Clustering
data processing
In clustering, if data is randomly generated, it will not converge, so use data that has already been confirmed to converge. Get the test data with the following command:
$ wget https://github.com/MommaWatasu/HorseML.jl/raw/master/test/clustering.csv
Once you get it, let's load it with Julia.
using CSV
using DataFrames
df = CSV.read("clustering.csv", DataFrame, header=false)
x = Array(df)
Kmeans method
First, let's perform clustering using the Kmeans method.
using CSV
using DataFrames
using HorseML.Clustering
using HorseML.Clustering: fit!
#Download this file from https://raw.githubusercontent.com/MommaWatasu/HorseML.jl/master/test/clustering.csv
x = CSV.read("clustering.csv", DataFrame, header = false) |> Matrix
model = Kmeans(3)
fit!(model, x) # fitting
t = model.labels
Let's visualize the results.
using Plots
c1 = x[findall(t[:, 1].==1), :]
c2 = x[findall(t[:, 2].==1), :]
c3 = x[findall(t[:, 3].==1), :]
plot(c1[:, 1], c1[:, 2], seriestype = :scatter, title = "Clusters")
plot!(c2[:, 1], c2[:, 2], seriestype = :scatter)
plot!(c3[:, 1], c3[:, 2], seriestype = :scatter)
To find the error, you need to use a different function than regression.
using HorseML.LossFunction
dm(x, model(x), model.μ)
The distortion measure should be used in this way as an exception.
GMM(Gaussian Mixture Model)
If the cluster follows a Gaussian distribution, this technique is effective.
model = GMM(3)
fit!(model, x) # fitting
model(x) # predicting
The Gaussian Mixture Model also needs to use a different loss function.
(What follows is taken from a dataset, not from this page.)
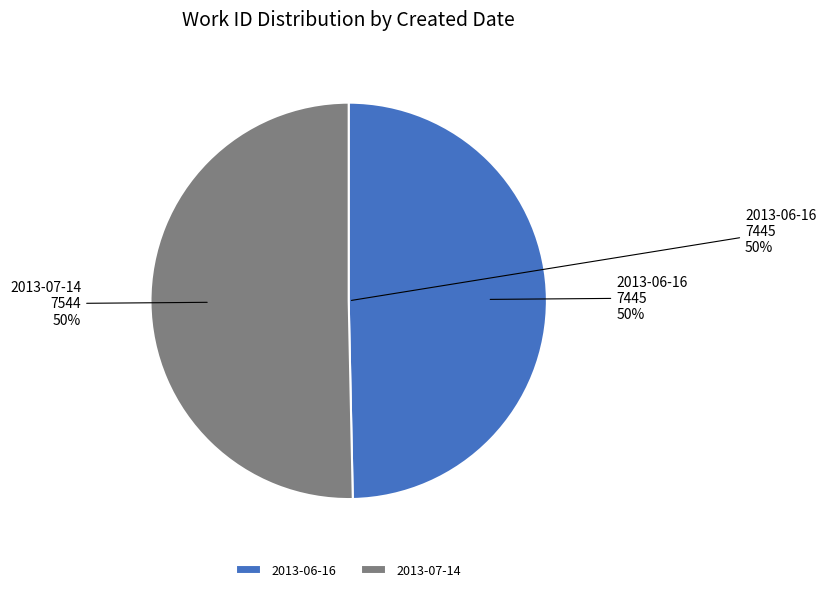

The 2013-07-14 slice represents 43% of the pie. True or false?

False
π, μ, Σ = model.π, model.μ, model.σ
nlh(x, π, μ, Σ)
Xmeans
You sometime want to cluster without the number of clusters. The Xmeans method makes it possible using Kmeans and BIC.
#Download this file from https://raw.githubusercontent.com/MommaWatasu/HorseML.jl/master/test/clustering3.csv
x = CSV.read("clustering3.csv", DataFrame, header = false) |> Matrix
model = Xmenas()
fit!(model, x)
Let's visualize this as well
using Plots
plot(title="Clustering by Xmeans")
for i in 1 : maximum(model.labels)
c = findall(model.labels.==i)
plot!(data[c, 1], data[c, 2], st=:scatter)
end
plot!()
DBSCAN
Now let's deal with density-based clustering techniques. This is useful when the shape of the cluster is special. Instead of the number of clusters, DBSCAN requires the number of neighborhoods needed to grow the cluster and the maximum distance to the neighborhood.
#Download this file from https://raw.githubusercontent.com/MommaWatasu/HorseML.jl/master/test/clustering2.csv
x = CSV.read("clustering2.csv", DataFrame) |> Matrix
model = DBSCAN(0.3, 3)
result = model(x)
then, see the result
plot(title = "Clustering by DBSCAN")
for i in -1 : maximum(result)
X = data[findall(result.==i), :]
plot!(X[:, 1], X[:, 2], st=:scatter)
end
plot!()
HDBSCAN
Finally, we do hierarchical density clustering. This algorithm is complicated, so I won't explain it here (see HDBSCAN
). I will only show you how to use it.
model = HDBSCAN(5, 3)
fit!(model, x) #This data is the same to previous section
Let's see the result
plot(title = "Clustering by HDBSCAN")
result = model.labels
for i in -1 : maximum(result)
X = data[findall(result.==i), :]
plot!(X[:, 1], X[:, 2], st=:scatter)
end
plot!()
Oh? The light blue dots are mixed, did you fail? No, this is the point that was dropped from the cluster as noise. The feature of HDBSCAN is that the cluster is not easily affected even if there is noise.